Pour M. Amghar, "un antisémitisme profond et primaire caractérise l'islam radical, mais il traverse toutes les communautés musulmanes". Outre les liens avec le conflit israélo-palestinien qui demeure, selon lui, "un abcès de fixation", le chercheur y voit aussi le produit d'un "antisémitisme des pays d'origine auquel se mêle l'héritage antisémite traditionnel français des années 1930". Nabil Ennasri, président du Collectif des musulmans de France, met lui en garde contre "la confusion, entretenue notamment par les responsables juifs, entre l'antisionisme, partagé par nombre de musulmans et l'antisémitisme, dans lequel verse une petite partie d'entre eux, qui vont chercher dans le Coran une justification à cette approche".
En juillet, M. Valls avait repris l'analyse de la communauté juive à son compte, dénonçant sur Radio J "un antisémitisme nouveau né dans nos quartiers". Suggérant qu'il était le fait de personnes liées à l'islam, il avait précisé qu'il ne fallait pas jeter "l'opprobre sur nos concitoyens de confession musulmane".
Aujourd'hui, M. Valls préfère ne pas s'appesantir sur le conflit israélo-palestinien, pour évoquer plutôt, chez ces jeunes, "la recherche d'un ennemi global : les Etats-Unis, l'Occident mais aussi les juifs. De ce point de vue, Internet, certaines télévisions étrangères constituent une idéologie rudimentaire qui donne les clés de compréhension du monde". Le ministre cite d'autres "ingrédients" de cette quête identitaire : "Le voile, les affaires de "blasphème", l'islamophobie."
Sans que cela ne débouche sur un quelconque passage à l'acte chez l'immense majorité d'entre eux, les musulmans expriment aussi, de manière récurrente, un fort sentiment d'être victimes d'un "deux poids-deux mesures" par rapport au sort réservé aux juifs en France, et plus globalement à travers le monde.

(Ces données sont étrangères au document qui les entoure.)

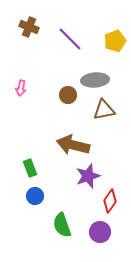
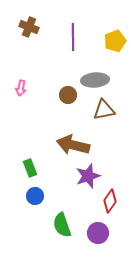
purple line: moved 3 px right, 2 px up; rotated 44 degrees clockwise
purple circle: moved 2 px left, 1 px down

"La réponse politique est compliquée, reconnaît M. Valls. Cela passe par une mobilisation de la société tout entière." M. Amghar évoque aussi les "programmes de déradicalisation" mis en place dans certains pays pour " réinsérer" ces personnes. Les responsables musulmans rappellent régulièrement que le djihadisme "n'a rien à voir avec l'islam". Quant aux incantations à former davantage d'aumôniers pénitentiaires pour contrer l'islam radical en prison, elles butent depuis des années sur le manque de moyens humains et financiers.